Here, the problem was focusing on an issue with “business-durable” hardware like the video-surveillance cameras, point-of-sale receipt printers and similar hardware that is expected to have a very long lifespan, usually in the order of five to ten years. But computer software works to a different reality where it evolves every year. In most cases, it includes the frequent delivery of software patches to improve performance, remedy security problems or keep the system compliant to new operating requirements.

Newer software environments and unsupported hardware

The main problem that can occur is that if a computer is running a newer operating environment, some peripherals will work on lesser functionality or won’t work at all. It can come about very easily if a manufacturer has declared “end of life” on the device and won’t update the firmware or driver set for it. This also applies if a manufacturer has abandoned their product base in one or more of their markets and leaves their customers high and dry.

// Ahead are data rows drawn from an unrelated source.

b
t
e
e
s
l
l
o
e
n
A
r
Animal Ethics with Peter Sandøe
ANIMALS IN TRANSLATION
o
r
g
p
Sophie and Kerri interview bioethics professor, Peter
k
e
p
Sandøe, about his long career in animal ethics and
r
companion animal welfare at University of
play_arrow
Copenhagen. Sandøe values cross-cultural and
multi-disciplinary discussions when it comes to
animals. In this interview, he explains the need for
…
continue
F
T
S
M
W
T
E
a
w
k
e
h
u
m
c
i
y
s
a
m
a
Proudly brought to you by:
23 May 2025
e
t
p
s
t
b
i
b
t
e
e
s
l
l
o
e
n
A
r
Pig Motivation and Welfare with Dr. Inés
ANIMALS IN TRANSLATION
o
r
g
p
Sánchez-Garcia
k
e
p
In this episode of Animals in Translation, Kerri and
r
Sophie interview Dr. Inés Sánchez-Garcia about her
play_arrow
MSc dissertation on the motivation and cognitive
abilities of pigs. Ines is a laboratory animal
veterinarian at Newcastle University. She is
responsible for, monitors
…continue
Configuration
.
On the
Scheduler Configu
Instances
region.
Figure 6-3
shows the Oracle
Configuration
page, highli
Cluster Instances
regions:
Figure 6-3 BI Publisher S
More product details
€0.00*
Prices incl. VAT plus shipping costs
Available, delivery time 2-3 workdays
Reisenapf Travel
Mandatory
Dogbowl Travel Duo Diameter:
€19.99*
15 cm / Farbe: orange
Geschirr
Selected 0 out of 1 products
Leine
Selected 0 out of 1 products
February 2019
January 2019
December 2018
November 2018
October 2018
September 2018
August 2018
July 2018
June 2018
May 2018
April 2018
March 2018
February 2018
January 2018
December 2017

Requirement to “freeze” software environments

Then those sites that are dependent on these devices will end up running servers and other computer equipment that are frozen with a particular operating environment in order to assure the compatibility and stability for the system. This can then compromise the security of the system because the equipment cannot run newly-patched software that answers the latest threats. Similarly, the system cannot perform at its best or support the installation of new hardware due to the use of “old code”.

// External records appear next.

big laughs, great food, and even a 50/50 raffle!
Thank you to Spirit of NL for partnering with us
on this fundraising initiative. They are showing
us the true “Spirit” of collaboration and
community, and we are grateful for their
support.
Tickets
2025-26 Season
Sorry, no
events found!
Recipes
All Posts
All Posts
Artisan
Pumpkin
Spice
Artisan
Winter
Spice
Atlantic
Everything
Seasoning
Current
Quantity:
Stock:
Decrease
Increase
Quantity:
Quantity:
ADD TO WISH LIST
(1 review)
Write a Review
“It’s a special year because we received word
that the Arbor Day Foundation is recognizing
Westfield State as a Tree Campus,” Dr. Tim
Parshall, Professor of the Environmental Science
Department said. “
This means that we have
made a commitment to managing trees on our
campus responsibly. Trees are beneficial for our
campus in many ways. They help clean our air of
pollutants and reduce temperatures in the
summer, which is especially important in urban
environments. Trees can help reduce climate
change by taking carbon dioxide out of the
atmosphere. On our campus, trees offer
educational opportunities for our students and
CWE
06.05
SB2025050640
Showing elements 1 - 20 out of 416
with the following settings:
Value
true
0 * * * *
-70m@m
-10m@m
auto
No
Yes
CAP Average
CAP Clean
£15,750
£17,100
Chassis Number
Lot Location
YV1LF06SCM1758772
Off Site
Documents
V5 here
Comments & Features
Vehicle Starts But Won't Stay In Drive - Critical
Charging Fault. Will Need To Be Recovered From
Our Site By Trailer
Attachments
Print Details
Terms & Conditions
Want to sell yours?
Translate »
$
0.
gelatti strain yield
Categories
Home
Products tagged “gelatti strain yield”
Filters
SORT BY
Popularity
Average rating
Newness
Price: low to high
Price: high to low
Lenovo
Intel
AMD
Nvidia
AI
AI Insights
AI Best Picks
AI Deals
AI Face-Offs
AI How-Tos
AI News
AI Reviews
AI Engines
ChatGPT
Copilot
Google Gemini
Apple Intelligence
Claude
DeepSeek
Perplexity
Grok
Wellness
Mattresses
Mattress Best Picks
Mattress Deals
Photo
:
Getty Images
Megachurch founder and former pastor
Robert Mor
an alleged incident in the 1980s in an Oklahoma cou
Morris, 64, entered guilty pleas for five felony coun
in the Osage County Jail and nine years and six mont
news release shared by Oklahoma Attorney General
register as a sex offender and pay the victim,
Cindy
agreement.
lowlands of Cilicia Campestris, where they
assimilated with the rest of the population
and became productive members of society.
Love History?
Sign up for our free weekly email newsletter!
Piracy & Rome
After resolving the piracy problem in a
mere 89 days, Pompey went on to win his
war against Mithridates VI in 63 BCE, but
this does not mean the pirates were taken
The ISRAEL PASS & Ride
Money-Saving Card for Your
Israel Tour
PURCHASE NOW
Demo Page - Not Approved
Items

In some cases, this could allow contractors to deploy the chosen updates using removable media which can be a security risk in itself.

Design and lifecycle issues

Use standards as much as possible

One way to tackle this issue is to support standard hardware-software interfaces through the device’s and software’s lifecycle. Examples of these include UPnP Device Control Protocols, USB Device Classes, Bluetooth Profiles and the like. It also includes industry-specific standards like ONVIF for video-surveillance, DLNA for audio-video reproduction

If a standard was just ratified through the device’s lifespan, I would suggest that it be implemented. Similarly, the operating environment and application software would also have to support the core functionality such as through device-class drivers.

Provide a field-updatable software ecosystem

Similarly, a device would have to be designed to support field-updatable software and any software-update program would have to cover the expected lifespan of these devices. If a manufacturer wanted to declare “end of life” on a device, they could make sure that the last major update is one that enshrines all industry-specific standards and device classes, then encompass the device in a “software roll-up” program that covers compliance, safety and security issues only.

As well, a “last driver update” could then be sent to operating-system vendors like Microsoft so that the device can work with newer iterations of the operating systems that they release. This is more so if the operating-system vendor is responsible for curating driver sets and other software for their customers.

The device firmware has to work in such a way to permit newer software to run on servers and workstations without impairing the device’s functionality.

As well, the field-updating infrastructure should be able to work in a similar way to how regular and mobile computer setups are updated in most cases. This is where the software is sourced from the developers or manufacturers via the Internet, whether this involves a staging server or not. This should also include secure verification of the software such as code-signing and server verification where applicable.

Conclusion

What this hacking situation revealed is that manufacturers and software designers need to look seriously at the “business-durable” product classes and pay better attention to having them work to current expectations. This then allows us to keep computer systems associated with them up to date and to current secure expectations.